Munson Valley Historic District CLR
The new cultural landscape report (CLR) for Munson Valley Historic District—listed in the National Register of Historic Places for landscaping and buildings—will inform future planning, design, and planting rehabilitation at the headquarters area of Crater Lake National Park.
Primary design problems included degraded vegetation from heavy visitation; mitigating the risk of wildfire to historic buildings; accessibility and connectivity to buildings and across Munson Valley Road; and damage to stone curbing, a signature design detail of the district.
The project included field documentation, site analysis of landscape characteristics and features (with a focus on the historic character of vegetation), both on-site and online workshops with NPS staff, and a period plan documenting the landscape at the end of the period of significance, which was 1949. Treatment recommendations and plans provide guidance for a range of rehabilitation projects compatible with the cultural landscape. Specific recommendations include new compatible and accessible walkways to better connect the Steel Visitor Center/Ranger Dorm to parking and other destinations, using low, temporary fencing to protect planting areas, and reestablishing a historic road axis for overflow parking and an all-season comfort station.
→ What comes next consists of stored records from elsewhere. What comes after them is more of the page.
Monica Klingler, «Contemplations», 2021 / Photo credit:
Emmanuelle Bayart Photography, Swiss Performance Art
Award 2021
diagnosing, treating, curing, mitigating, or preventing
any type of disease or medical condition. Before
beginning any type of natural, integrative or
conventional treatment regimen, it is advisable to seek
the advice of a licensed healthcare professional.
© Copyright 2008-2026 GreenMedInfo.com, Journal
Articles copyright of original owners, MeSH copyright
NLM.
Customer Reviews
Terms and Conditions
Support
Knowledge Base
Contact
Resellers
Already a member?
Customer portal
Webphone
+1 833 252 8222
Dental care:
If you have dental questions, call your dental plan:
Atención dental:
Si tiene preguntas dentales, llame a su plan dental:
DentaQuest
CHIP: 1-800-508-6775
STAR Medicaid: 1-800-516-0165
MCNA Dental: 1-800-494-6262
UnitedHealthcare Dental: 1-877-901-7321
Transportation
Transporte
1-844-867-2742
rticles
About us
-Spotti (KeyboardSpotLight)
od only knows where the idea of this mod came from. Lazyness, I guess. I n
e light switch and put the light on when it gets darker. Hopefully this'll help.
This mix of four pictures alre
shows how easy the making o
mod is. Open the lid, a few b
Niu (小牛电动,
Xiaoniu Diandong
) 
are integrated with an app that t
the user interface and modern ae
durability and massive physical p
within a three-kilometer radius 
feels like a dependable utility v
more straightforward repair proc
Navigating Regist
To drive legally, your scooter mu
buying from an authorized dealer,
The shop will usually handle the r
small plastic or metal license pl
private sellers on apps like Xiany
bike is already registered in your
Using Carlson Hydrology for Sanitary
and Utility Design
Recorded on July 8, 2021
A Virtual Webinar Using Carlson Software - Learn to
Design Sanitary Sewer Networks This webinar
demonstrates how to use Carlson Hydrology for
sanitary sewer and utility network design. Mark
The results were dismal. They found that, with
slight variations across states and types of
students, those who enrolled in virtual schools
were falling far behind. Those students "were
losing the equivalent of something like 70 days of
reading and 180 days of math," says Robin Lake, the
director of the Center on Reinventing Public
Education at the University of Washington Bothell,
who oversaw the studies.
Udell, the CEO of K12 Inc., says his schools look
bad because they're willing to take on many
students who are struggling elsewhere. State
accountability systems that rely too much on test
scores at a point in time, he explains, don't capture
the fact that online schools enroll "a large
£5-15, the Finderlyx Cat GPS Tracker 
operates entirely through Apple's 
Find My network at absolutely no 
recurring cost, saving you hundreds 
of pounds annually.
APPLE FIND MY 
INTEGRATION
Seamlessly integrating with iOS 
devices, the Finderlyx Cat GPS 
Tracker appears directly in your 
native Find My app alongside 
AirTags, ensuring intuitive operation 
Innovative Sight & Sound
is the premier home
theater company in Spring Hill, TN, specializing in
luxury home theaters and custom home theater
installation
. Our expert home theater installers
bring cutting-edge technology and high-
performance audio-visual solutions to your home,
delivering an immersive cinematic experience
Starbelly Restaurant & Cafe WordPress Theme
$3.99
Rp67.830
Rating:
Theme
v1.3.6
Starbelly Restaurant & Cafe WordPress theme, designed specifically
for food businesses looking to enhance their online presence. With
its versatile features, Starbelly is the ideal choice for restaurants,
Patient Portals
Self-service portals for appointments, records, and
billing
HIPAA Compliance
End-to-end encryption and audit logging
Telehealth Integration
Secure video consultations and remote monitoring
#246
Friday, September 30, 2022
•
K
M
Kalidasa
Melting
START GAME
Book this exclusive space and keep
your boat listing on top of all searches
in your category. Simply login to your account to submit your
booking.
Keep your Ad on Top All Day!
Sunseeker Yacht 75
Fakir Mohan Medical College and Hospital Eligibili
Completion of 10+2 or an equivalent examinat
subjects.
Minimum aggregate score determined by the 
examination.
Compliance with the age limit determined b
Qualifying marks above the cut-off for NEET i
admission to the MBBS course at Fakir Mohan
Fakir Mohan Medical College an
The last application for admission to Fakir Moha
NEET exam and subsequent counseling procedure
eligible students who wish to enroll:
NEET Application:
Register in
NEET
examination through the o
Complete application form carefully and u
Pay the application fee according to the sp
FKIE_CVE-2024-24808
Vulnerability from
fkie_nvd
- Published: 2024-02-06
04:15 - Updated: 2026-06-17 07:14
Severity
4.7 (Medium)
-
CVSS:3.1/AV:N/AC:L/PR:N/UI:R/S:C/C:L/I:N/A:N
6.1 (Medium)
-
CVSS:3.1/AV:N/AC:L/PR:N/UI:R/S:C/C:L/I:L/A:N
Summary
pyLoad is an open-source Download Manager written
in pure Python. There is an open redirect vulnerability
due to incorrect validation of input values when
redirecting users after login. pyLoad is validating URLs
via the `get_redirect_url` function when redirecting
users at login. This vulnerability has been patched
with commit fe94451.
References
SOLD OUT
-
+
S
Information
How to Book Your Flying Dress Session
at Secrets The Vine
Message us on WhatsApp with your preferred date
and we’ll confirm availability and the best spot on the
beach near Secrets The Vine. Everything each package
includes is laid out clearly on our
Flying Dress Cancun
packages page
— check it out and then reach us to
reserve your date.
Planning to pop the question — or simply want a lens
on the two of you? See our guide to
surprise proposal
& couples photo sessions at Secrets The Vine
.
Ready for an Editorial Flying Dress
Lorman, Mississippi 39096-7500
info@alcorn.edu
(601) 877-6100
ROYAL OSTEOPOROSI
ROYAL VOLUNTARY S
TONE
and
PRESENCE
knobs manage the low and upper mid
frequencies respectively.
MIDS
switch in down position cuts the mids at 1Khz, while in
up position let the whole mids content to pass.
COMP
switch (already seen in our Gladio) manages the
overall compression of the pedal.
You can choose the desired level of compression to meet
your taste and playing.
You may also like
The CLR also includes a schematic planting and rehabilitation plan, with plant lists, details, specifications, and a maintenance and implementation schedule. The plan makes it possible for the Park to immediately begin rehabilitation of the district’s primary planting areas, which were a focus of the original design. Plants species—both native and historic—reflect those that were used historically and that will be resilient to future climatic changes.